_Directive_. Reproduce every line of the listing below word for word.

─── Supplied data

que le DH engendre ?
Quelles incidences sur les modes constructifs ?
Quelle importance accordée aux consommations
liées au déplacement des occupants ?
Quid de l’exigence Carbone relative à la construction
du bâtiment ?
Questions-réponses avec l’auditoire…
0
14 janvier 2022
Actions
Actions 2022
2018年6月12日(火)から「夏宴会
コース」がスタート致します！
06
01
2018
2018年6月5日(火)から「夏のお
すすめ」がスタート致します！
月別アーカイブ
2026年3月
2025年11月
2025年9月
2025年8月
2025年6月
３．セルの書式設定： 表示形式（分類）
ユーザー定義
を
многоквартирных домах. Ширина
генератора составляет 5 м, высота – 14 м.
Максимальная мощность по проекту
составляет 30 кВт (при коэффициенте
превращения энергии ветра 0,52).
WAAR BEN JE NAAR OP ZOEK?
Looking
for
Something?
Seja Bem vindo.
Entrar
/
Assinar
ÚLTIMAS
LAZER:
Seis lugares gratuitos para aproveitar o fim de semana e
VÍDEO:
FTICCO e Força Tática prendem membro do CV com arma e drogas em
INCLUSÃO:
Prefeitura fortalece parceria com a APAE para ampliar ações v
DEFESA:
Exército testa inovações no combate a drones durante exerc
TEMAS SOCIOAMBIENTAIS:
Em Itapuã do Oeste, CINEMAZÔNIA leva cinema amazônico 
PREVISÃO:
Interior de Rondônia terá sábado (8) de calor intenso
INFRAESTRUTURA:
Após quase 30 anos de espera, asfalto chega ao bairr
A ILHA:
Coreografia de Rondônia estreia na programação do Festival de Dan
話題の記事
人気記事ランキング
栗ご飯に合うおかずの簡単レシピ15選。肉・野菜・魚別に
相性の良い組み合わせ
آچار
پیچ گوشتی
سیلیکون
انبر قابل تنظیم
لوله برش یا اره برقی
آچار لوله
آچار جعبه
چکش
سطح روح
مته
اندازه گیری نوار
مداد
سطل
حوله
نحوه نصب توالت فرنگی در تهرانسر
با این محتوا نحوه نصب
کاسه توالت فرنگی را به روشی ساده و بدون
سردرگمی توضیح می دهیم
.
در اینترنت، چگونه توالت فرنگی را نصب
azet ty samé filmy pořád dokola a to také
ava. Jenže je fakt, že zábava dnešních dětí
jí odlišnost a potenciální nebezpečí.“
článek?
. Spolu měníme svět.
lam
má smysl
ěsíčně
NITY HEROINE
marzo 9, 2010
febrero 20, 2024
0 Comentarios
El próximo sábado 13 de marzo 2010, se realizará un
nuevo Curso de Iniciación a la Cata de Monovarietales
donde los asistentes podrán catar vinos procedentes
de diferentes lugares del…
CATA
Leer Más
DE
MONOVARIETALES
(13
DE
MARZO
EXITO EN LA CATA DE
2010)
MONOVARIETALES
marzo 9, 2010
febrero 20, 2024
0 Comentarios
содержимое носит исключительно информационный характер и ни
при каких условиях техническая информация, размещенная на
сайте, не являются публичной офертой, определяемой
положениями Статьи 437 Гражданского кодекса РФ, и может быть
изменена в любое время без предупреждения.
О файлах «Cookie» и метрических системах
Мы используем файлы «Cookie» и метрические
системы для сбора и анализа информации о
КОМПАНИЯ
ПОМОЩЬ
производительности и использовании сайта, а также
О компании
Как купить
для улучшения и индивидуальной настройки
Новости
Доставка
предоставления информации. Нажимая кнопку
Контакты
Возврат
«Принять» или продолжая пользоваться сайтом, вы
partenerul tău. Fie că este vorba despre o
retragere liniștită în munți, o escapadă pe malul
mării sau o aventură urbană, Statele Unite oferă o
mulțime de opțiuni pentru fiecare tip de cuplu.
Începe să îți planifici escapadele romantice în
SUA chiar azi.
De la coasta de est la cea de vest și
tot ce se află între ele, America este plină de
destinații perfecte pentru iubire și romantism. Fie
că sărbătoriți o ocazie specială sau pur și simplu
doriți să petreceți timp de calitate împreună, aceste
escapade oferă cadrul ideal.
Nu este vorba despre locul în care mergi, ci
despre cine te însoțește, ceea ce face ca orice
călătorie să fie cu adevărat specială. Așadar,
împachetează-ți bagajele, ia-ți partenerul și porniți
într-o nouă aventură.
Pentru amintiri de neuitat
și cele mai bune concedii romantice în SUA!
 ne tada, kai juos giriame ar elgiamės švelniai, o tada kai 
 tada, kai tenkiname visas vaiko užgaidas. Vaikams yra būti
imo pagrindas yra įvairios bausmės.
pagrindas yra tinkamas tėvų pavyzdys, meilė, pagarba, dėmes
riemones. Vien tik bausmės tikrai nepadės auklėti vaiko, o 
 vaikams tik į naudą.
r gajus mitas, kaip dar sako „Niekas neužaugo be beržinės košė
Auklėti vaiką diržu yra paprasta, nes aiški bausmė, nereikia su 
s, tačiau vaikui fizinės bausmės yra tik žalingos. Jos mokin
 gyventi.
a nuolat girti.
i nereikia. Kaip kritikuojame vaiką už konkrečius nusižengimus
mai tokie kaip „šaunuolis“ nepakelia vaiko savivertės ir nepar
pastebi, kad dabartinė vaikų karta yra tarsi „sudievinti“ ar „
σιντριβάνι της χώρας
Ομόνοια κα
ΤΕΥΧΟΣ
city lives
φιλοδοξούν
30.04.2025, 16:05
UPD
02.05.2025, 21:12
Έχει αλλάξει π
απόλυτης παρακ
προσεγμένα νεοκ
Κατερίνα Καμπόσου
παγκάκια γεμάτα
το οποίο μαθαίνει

──────

_Worked solution_.
que le DH engendre ?
Quelles incidences sur les modes constructifs ?
Quelle importance accordée aux consommations
liées au déplacement des occupants ?
Quid de l’exigence Carbone relative à la construction
du bâtiment ?
Questions-réponses avec l’auditoire…
0
14 janvier 2022
Actions
Actions 2022
2018年6月12日(火)から「夏宴会
コース」がスタート致します！
06
01
2018
2018年6月5日(火)から「夏のお
すすめ」がスタート致します！
月別アーカイブ
2026年3月
2025年11月
2025年9月
2025年8月
2025年6月
３．セルの書式設定： 表示形式（分類）
ユーザー定義
を
многоквартирных домах. Ширина
генератора составляет 5 м, высота – 14 м.
Максимальная мощность по проекту
составляет 30 кВт (при коэффициенте
превращения энергии ветра 0,52).
WAAR BEN JE NAAR OP ZOEK?
Looking
for
Something?
Seja Bem vindo.
Entrar
/
Assinar
ÚLTIMAS
LAZER:
Seis lugares gratuitos para aproveitar o fim de semana e
VÍDEO:
FTICCO e Força Tática prendem membro do CV com arma e drogas em
INCLUSÃO:
Prefeitura fortalece parceria com a APAE para ampliar ações v
DEFESA:
Exército testa inovações no combate a drones durante exerc
TEMAS SOCIOAMBIENTAIS:
Em Itapuã do Oeste, CINEMAZÔNIA leva cinema amazônico 
PREVISÃO:
Interior de Rondônia terá sábado (8) de calor intenso
INFRAESTRUTURA:
Após quase 30 anos de espera, asfalto chega ao bairr
A ILHA:
Coreografia de Rondônia estreia na programação do Festival de Dan
話題の記事
人気記事ランキング
栗ご飯に合うおかずの簡単レシピ15選。肉・野菜・魚別に
相性の良い組み合わせ
آچار
پیچ گوشتی
سیلیکون
انبر قابل تنظیم
لوله برش یا اره برقی
آچار لوله
آچار جعبه
چکش
سطح روح
مته
اندازه گیری نوار
مداد
سطل
حوله
نحوه نصب توالت فرنگی در تهرانسر
با این محتوا نحوه نصب
کاسه توالت فرنگی را به روشی ساده و بدون
سردرگمی توضیح می دهیم
.
در اینترنت، چگونه توالت فرنگی را نصب
azet ty samé filmy pořád dokola a to také
ava. Jenže je fakt, že zábava dnešních dětí
jí odlišnost a potenciální nebezpečí.“
článek?
. Spolu měníme svět.
lam
má smysl
ěsíčně
NITY HEROINE
marzo 9, 2010
febrero 20, 2024
0 Comentarios
El próximo sábado 13 de marzo 2010, se realizará un
nuevo Curso de Iniciación a la Cata de Monovarietales
donde los asistentes podrán catar vinos procedentes
de diferentes lugares del…
CATA
Leer Más
DE
MONOVARIETALES
(13
DE
MARZO
EXITO EN LA CATA DE
2010)
MONOVARIETALES
marzo 9, 2010
febrero 20, 2024
0 Comentarios
содержимое носит исключительно информационный характер и ни
при каких условиях техническая информация, размещенная на
сайте, не являются публичной офертой, определяемой
положениями Статьи 437 Гражданского кодекса РФ, и может быть
изменена в любое время без предупреждения.
О файлах «Cookie» и метрических системах
Мы используем файлы «Cookie» и метрические
системы для сбора и анализа информации о
КОМПАНИЯ
ПОМОЩЬ
производительности и использовании сайта, а также
О компании
Как купить
для улучшения и индивидуальной настройки
Новости
Доставка
предоставления информации. Нажимая кнопку
Контакты
Возврат
«Принять» или продолжая пользоваться сайтом, вы
partenerul tău. Fie că este vorba despre o
retragere liniștită în munți, o escapadă pe malul
mării sau o aventură urbană, Statele Unite oferă o
mulțime de opțiuni pentru fiecare tip de cuplu.
Începe să îți planifici escapadele romantice în
SUA chiar azi.
De la coasta de est la cea de vest și
tot ce se află între ele, America este plină de
destinații perfecte pentru iubire și romantism. Fie
că sărbătoriți o ocazie specială sau pur și simplu
doriți să petreceți timp de calitate împreună, aceste
escapade oferă cadrul ideal.
Nu este vorba despre locul în care mergi, ci
despre cine te însoțește, ceea ce face ca orice
călătorie să fie cu adevărat specială. Așadar,
împachetează-ți bagajele, ia-ți partenerul și porniți
într-o nouă aventură.
Pentru amintiri de neuitat
și cele mai bune concedii romantice în SUA!
 ne tada, kai juos giriame ar elgiamės švelniai, o tada kai 
 tada, kai tenkiname visas vaiko užgaidas. Vaikams yra būti
imo pagrindas yra įvairios bausmės.
pagrindas yra tinkamas tėvų pavyzdys, meilė, pagarba, dėmes
riemones. Vien tik bausmės tikrai nepadės auklėti vaiko, o 
 vaikams tik į naudą.
r gajus mitas, kaip dar sako „Niekas neužaugo be beržinės košė
Auklėti vaiką diržu yra paprasta, nes aiški bausmė, nereikia su 
s, tačiau vaikui fizinės bausmės yra tik žalingos. Jos mokin
 gyventi.
a nuolat girti.
i nereikia. Kaip kritikuojame vaiką už konkrečius nusižengimus
mai tokie kaip „šaunuolis“ nepakelia vaiko savivertės ir nepar
pastebi, kad dabartinė vaikų karta yra tarsi „sudievinti“ ar „
σιντριβάνι της χώρας
Ομόνοια κα
ΤΕΥΧΟΣ
city lives
φιλοδοξούν
30.04.2025, 16:05
UPD
02.05.2025, 21:12
Έχει αλλάξει π
απόλυτης παρακ
προσεγμένα νεοκ
Κατερίνα Καμπόσου
παγκάκια γεμάτα
το οποίο μαθαίνει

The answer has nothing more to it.